Sucking in a breath, he recalled his old preaching techniques — breath control and dialectic, nothing fancy. “Friends,” he began, “we won a victory tonight, striving against Bewelcome’s witch-hunters and He Who Cannot Be Named himself, and this . . . was all part of the victory price, in ways I can’t detail just now. But I promise you, once the Lady — ”

Uncertain how to proceed, Rook paused to clear his throat, and realized that none of the crowd was looking at him, Marizol included. Instead, she was staring back over both their shoulders at the Temple, face fixed as though she’d spotted a rattlesnake nesting exactly where she was next about to step.
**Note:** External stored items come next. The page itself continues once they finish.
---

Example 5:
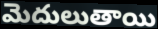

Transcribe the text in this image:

మెదులుతాయి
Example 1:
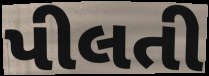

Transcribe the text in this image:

પીલતી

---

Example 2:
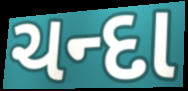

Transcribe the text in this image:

ચન્દા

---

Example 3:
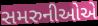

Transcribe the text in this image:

સમરુનીઓએ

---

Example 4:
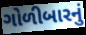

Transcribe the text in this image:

ગોળીબારનું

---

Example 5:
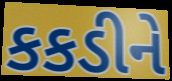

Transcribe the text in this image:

કકડીને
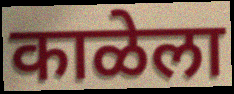
काळेला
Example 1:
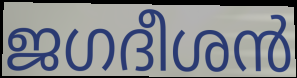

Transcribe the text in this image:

ജഗദീശൻ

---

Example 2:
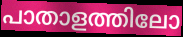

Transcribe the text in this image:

പാതാളത്തിലോ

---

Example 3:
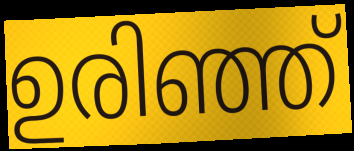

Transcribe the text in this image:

ഉരിഞ്ഞ്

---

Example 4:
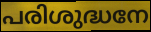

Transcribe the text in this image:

പരിശുദ്ധനേ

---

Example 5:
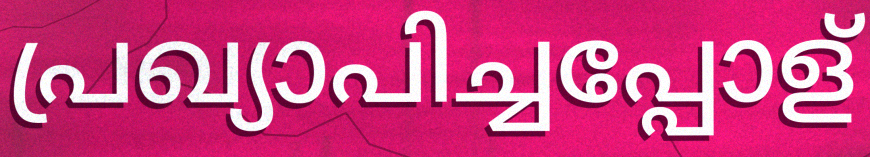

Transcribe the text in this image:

From the shadows within, Ixchel emerged. Even at this distance, she stank like rotted flowers, her borrowed flesh gone drawn and leathery, a bad imitation of dead Miz Adaluz’s luscious curves. But beneath the jade-chip mask, her eyes glowed with a heat as fierce as an open cook-stove. Behind, Fennig made his slow way out into the starlight as well, looking like he’d gone seventy rounds with a pugilist who’d somehow managed not to break his spectacles. To see sharp young Hank so dazed and stumbling gave Rook a start, fresh pain skewering his breastbone straight where that burnt-out lump he called a heart resided; when he opened his mouth to commiserate, Fennig only shook his head, in mute misery.

“Mother
and
child?” Rook asked Ixchel, who gave no reply. So he went on, reminding her: “As I recall, before we left, you promised us a terrible weapon — and if you’d delivered on that, ma’am, then Clo might’ve lived. Might be they
both
would’ve.”

Those knobs where her eyebrows should’ve been twitched upward, as if on strings. “Ah, but she died a warrior’s death, little king,” the goddess said, and Christ, even her
voice
was different — its liquid music gone to a harsher timbre, more in keeping with that high-breasted ghost-girl from his first visions. Yet entirely the same, in all other essentials: remote, cold, disdainfully amused. “A
hero’s
death, taking a baby in battle, at great cost of blood. And now, while her child hangs on the Suckling Tree, she too will live again . . .
as that very same weapon.”

Beyond the Temple’s gates, the blackness remained impenetrable, no matter how Rook stared. Fennig turned to look as well, but either his vaunted interior sight was failing him, or there was simply nothing to see. Until bare feet scuffed rock floor and the darkness parted, to show —

— Clo, standing there. Upright, if not alive.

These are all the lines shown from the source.